I have been seeing from 4 to 14 monarchs at a time the last couple of weeks. I don't remember how many I have seen other years, because my memory is not good. I'll have to check last year's blog posts to see if I said how many I had been seeing.

The reason I know what the long-horned bee is, is because Heather Holm let me know on Facebook. I still would like to be able to tell what the different sized bumble bees are that I see.
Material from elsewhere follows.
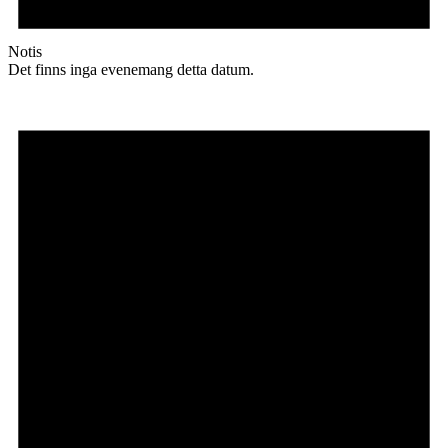
Notis
Det finns inga evenemang detta datum.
We were already paying $2.00 a month for photo storage, while the email said I was on a free plan. I need to check the new gmail Larry set up to see if they've replied to his email.

Barbarapc said...

That's very kind of you Sue! Seems that there's a better population in your area of North America than here. My next big monarch draw - a Seven Son Plant - Heptacodium mecanoides is on the verge of blooming - it will be the test to see how our population has done. Good luck with Google!
Rose - here I had imagined a lovely pink or purple plume, like Veronicastrum....it really is a great exercise to hunt down to find out exactly what the plant is - offensive, or not!

Diana Studer said...

about my Phylica?

Mine is tiny, but there is a large one at the Harold Porter NBG in this post
http://eefalsebay.blogspot.com/2015/07/to-harold-porter-nbg-at-bettys-bay.html

http://www.plantzafrica.com/plantnop/phylicpubes.htm
1 to 2M

Beth said...

Enjoyed the walk - what a lovely woodpecker!

NC Sue said...

Such a wonderful series of photos!
I hope you will link up at http://image-in-ing.blogspot.com/2015/08/strange-visitors-in-garden.html

Hawkeye BrownDog said...

Hi Y'all!

Beautiful walk. Lovely photos.

Y'all come on by,
Hawk aka BrownDog

Jason said...

I just planted a couple of the Flowering Raspberry this year. They haven't done much yet but I have high hopes for next season. I wondered the same thing about the Red Bellied Woodpeckers. I actually thought they should be called Red-Necked Woodpeckers. However, it turns out they do have a small red mark on their bellies.

Helen said...

Actually, with today's heat and humidity, I find myself thinking fondly of cooler weather, leaf changes and all! I had no idea the juvenile herons were white either. Cool!

Jennifer said...

How are you fairing in this heat? We had two weeks vacation at this unfortunate time. Boy were we sweating while working on our various projects around the house!
A friend has the first plant in her garden. It's common name is wild raspberry and apparently the fruit is edible. It spreads rather aggressively I've heard. I have the third plant in my garden. I swear it is about 12' tall. It has flopped sadly, as it likes moist conditions and sun. Lord knows we have had sun, but not a drop of rain for almost two weeks. Thank God for yesterday and today's rain. The leaves give it the name 'Cup Plant'. Water collects in the leaf cup and birds and insects like it.
See you went to Buffalo. Looks like a great tour!

Barbarapc said...

Jennifer, me and the garden, not so well in the heat and seasonal transition. Buffalo was great - so many gardens, just not enough time!
Helen, today's weather has been a treat - thank goodness for the cool. I'm really over the summer weather - if I can't plant beans, don't tease me.
Jason, the naming of birds is confounding sometimes....I suppose if we could insist on Latin names, but remember now that a Robin is called Turdus migratorius....so maybe not I guess.
Looking forward to saying hello tomorrow to you all Diana, Beth, Hawkeye & NC Sue!